US-Vormacht bei Künstlicher Intelligenz erleidet Kratzer
Darüber hinaus liegt die Stärke dieses „Nachdenkens“ und „Reflektierens“ vor einer Antwort vor allem in Fragen, die Logik erfordern. Zum Beispiel bei mathematischen Problemen oder in der Informatik. Bei Wissensfragen liegt ChatGPT noch vor Deepseek und hat im Test der Mitteldeutschen Zeitung korrekt Haseloff als Ministerpräsidenten und Bernd Wiegand als langjährigen Oberbürgermeister der Stadt Halle richtig benannt.
Was Deepseek aber gezeigt hat: Die Vormachtstellung der USA auf dem KI-Markt ist nicht unangefochten. Das chinesische Modell mag nicht perfekt sein, aber es scheint weniger Strom und Rechenleistung zu benötigen als beispielsweise ChatGPT. Zudem ist der Programmcode von Deepseek „Open Source“, also für jedermann zugänglich. Das ermöglicht auch den Betrieb auf einem privaten PC oder sogar auf einem Smartphone, sogar ganz ohne Internetverbindung.

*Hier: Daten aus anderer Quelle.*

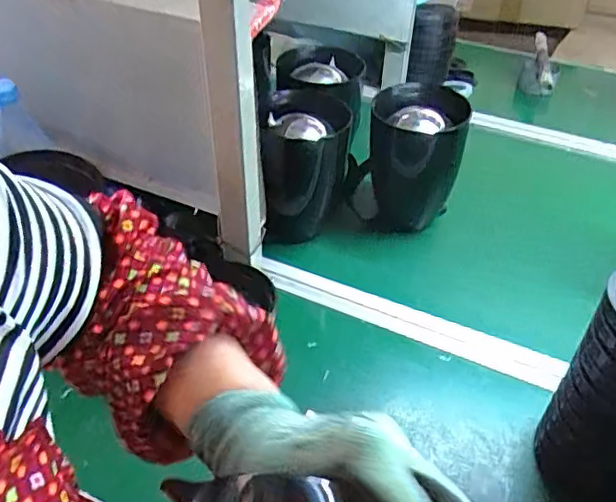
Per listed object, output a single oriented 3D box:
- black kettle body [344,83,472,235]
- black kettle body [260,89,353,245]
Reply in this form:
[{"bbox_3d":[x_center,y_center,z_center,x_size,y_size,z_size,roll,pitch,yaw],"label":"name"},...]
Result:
[{"bbox_3d":[0.139,-0.126,0.825,0.140,0.169,0.129,13,42,13],"label":"black kettle body"},{"bbox_3d":[-0.012,-0.112,0.801,0.117,0.184,0.109,-3,41,-6],"label":"black kettle body"}]

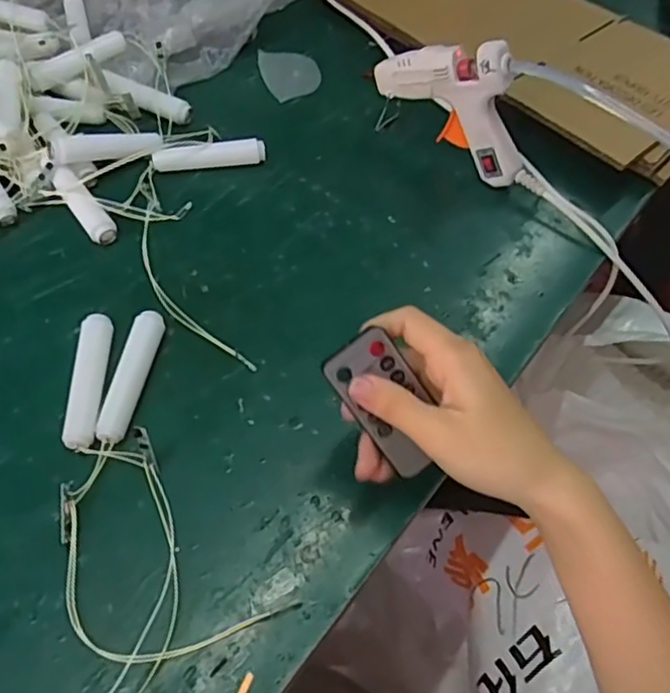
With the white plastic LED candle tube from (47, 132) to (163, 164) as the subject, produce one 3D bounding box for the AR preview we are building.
[{"bbox_3d":[-0.176,-0.155,0.489,0.085,0.016,0.021,-19,58,-31],"label":"white plastic LED candle tube"}]

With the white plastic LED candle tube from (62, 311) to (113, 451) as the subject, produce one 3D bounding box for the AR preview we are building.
[{"bbox_3d":[-0.153,0.021,0.392,0.021,0.016,0.090,-1,55,-5],"label":"white plastic LED candle tube"}]

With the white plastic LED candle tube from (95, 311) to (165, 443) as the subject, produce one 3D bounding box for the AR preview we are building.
[{"bbox_3d":[-0.128,0.018,0.393,0.019,0.014,0.089,9,55,2],"label":"white plastic LED candle tube"}]

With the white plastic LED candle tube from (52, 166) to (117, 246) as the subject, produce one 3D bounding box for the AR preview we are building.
[{"bbox_3d":[-0.186,-0.105,0.467,0.021,0.023,0.071,-29,62,-22],"label":"white plastic LED candle tube"}]

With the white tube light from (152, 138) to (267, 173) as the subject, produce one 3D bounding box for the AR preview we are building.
[{"bbox_3d":[-0.101,-0.154,0.512,0.089,0.017,0.015,-11,57,-12],"label":"white tube light"}]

Die chinesische KI zeigt, dass KI-Modelle immer effizienter werden und auch andere Länder noch aufholen können. Selbst wenn sie wie China durch die USA von verschiedenen Schlüsseltechnologien wie modernen Rechenchips mehr oder weniger abgeschnitten sind.
Werden KI-Assistenten ohne Internetverbindung möglich?
Die dunkle Seite dahinter: Ähnlich wie bei ChatGPT ist unklar, mit welchen Daten genau die KI trainiert wurde. Teilweise gibt sich Deepseek in Antworten als ChatGPT zu erkennen. Das zeigen zahlreiche Screenshots, die im Netz kursieren. Und auch Open AI, die US-Firma hinter ChatGPT, wirft den Machern von Deepseek genau das vor, nämlich Daten des amerikanischen Produkts zum Training der chinesischen KI verwendet zu haben. Aber auch viele andere Texte werden hier ohne Wissen der Urheber in das Training des KI-Modells eingeflossen sein. Genau kann man das nicht wissen, da fast alle KI-Firmen geheim halten, mit welchen Inhalten sich ihre Programme Wissen angeeignet haben.
Nutzt man die offizielle Website des chinesischen Chatbots, fällt zudem auf, dass die KI auf einige Fragen keine Antwort geben will. Zum Beispiel, was 1989 auf dem Tian’anmen-Platz passiert ist oder welches Staatsoberhaupt eine gewisse Ähnlichkeit mit „Pu, dem Bären“ hat. Ein Vergleich der Comicfigur mit dem chinesischen Staatspräsidenten Xi Jinping ist in China verboten. In der privat installierten Version gibt es diese Filter jedoch nicht.
Die Aktienkurse der US-Konzerne erholen sich langsam, aber Deepseek könnte dazu führen, dass leistungsfähige KI-Anwendungen auf immer mehr Geräten auch ohne Internet laufen. Denn bislang benötigen die KI-Assistenten auf Apple- oder Android-Geräten für fast alle Aufgaben noch eine Internetverbindung. Auch um Wissenswertes über Sachsen-Anhalt nachzuschlagen.